The XV has Xenon headlights, almost turning night into day.

Subaru quote 110kW and 196Nm at 4200rpm from the 2.0 litre boxer engine. At 120km/h you are doing about 2200rpm.

I was a little nervous about the 6 speed CVT system. After a day I forgot about it. It not only works like a dream you only hear it when starting or if you listen very carefully while accelerating hard. You cannot hear it when cruising.

When overtaking in a hurry you just press the left hand (-) paddle and it downshifts immediately. It will return to auto mode after a short while.

Interior

This is the best cabin yet by Subaru. It is on a par with all its German and other competition and more practical than most. The seats are very comfortable and adjustable. The driving position is just so. Fit and finish seems impeccable. The instrumentation and controls are as they should be.

Materials and colours have been carefully chosen making for a very harmonious and pleasant interior. Lots of nooks and crannies to hold things. Just behind the gear lever is a slot for change and your cellphone. It’s a brilliant touch.

The VX has all the kit. Cruise control, climate control, sun roof, audio and cruise buttons on the leather clad steering wheel, good audio system and a host of storage holders.

The cargo area at the back is 310 litres, which expands to 771 litres when the rear seat is folded flat.

Driving impressions

It is a Subaru. The XV is a driver’s car. Do not expect a WRX though. Expect brilliant handling and excellent road holding, especially on gravel. This car is built for gravel roads. The active All Wheel Drive certainly helps. Skid control can be switched off.

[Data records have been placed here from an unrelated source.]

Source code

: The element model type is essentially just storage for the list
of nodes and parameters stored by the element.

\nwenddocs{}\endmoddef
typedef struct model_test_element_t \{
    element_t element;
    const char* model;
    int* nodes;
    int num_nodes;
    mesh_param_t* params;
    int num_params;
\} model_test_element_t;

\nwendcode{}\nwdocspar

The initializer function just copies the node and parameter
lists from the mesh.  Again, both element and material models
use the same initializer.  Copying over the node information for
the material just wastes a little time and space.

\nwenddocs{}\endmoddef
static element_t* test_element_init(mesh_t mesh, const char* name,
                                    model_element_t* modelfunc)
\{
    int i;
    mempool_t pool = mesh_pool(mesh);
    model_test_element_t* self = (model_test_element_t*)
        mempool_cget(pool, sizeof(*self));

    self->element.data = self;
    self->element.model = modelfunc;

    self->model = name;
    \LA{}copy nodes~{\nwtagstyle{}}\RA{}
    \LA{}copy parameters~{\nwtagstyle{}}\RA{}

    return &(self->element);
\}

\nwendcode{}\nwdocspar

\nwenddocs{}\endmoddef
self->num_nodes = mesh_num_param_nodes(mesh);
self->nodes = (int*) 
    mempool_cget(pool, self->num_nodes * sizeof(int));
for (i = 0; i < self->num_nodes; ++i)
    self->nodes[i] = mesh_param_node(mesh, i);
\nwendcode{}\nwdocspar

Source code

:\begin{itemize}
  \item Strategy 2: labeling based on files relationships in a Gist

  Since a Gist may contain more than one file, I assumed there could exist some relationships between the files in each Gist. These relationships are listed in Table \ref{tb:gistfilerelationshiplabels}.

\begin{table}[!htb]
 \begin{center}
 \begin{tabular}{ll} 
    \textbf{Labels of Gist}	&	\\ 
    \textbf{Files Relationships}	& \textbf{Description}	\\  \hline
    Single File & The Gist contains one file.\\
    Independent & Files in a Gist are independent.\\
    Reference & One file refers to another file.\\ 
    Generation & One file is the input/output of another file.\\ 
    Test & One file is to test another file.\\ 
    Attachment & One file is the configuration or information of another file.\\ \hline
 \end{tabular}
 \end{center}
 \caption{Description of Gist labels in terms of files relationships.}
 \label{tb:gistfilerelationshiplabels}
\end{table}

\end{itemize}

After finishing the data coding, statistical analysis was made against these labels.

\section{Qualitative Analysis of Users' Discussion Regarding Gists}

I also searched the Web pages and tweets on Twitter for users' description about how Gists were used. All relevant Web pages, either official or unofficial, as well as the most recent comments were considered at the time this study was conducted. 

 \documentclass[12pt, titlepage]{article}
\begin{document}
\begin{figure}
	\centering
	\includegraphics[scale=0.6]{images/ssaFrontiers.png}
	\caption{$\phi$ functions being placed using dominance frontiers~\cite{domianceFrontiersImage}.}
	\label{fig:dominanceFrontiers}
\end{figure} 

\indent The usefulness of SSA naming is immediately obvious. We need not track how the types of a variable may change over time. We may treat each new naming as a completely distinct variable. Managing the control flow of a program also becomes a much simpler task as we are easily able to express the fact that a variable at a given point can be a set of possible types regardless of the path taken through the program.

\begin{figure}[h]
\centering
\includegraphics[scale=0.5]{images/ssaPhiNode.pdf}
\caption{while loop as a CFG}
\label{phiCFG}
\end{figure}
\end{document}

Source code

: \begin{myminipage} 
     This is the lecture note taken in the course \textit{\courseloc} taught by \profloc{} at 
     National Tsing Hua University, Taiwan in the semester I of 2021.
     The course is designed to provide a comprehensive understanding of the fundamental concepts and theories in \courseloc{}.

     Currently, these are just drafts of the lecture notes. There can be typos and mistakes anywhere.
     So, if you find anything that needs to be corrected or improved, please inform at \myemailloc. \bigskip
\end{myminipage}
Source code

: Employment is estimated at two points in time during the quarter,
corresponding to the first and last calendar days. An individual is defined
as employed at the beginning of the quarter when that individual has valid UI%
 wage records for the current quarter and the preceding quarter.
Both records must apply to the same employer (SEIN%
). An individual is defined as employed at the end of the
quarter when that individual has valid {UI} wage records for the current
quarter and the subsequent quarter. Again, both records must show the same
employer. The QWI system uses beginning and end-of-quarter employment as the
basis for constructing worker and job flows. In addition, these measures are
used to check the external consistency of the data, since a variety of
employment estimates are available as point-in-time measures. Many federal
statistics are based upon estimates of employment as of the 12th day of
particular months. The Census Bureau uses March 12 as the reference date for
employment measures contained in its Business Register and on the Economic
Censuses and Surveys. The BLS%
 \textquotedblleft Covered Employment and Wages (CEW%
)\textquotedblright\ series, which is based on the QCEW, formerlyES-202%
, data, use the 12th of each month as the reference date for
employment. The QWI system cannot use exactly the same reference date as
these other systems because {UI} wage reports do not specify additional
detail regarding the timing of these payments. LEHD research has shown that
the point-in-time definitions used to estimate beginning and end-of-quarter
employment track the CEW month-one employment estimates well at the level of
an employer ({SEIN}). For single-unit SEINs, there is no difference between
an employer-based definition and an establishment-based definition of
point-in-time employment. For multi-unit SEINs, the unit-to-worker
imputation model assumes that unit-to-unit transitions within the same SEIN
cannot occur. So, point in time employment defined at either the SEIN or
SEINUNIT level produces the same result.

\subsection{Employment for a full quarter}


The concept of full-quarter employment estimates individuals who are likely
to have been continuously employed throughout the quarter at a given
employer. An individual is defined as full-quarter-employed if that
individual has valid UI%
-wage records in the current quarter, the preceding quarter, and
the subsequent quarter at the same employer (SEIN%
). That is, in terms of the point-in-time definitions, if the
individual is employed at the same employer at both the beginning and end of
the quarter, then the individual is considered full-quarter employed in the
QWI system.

On tar there is very little body roll and handling is car like. Brakes are excellent. It goes where you point it. It also goes. Acceleration is good (10.7 to 100), especially for overtaking and top speed is around 185km/h. The car feels wieldy and agile.

The XV takes jeep tracks in its stride. It just laps up the dirt, possibly because it has a ground clearance of 220mm and a very good suspension setup. So not an all out offroader, but you can go pretty far off the beaten track.

Weak points

I had to look long and hard to find a few niggles.

The spare wheel is a temporary type emergency wheel slightly smaller than the normal wheels. I no like!

The optional GPS ( using TomTom software) is a little difficult to get to know. The odd town’s spelling is not the normal South African spelling e.g. Veldrif is Velddrift.

I was not able to find the night setting, so it was too bright at night.

The medium wave tuner picks radio stations like 567 up, but poorly, due to only being able to tune to 560 or 570, as result it is always slightly off station.

Boot space is just acceptable. Four people and their weekend luggage will be a tight squeeze.

Summary

I loved the car. If you were wondering, it is still a Scooby. Possibly the best all round SUV except for the Freelander, but way more economical. Clearly the best SUV under R350 000. The XV will also be a good family car. Economy is good, handling and road holding is superb and space is not bad.

Costs

R329 000  for the manual 6MT and R339 000 for the CVT model, which I would recommend. SatNav and leather seats are optional extras.

The VX comes with a 3 year 100 000km warranty and 3 year/ 75 000 km maintenance plan.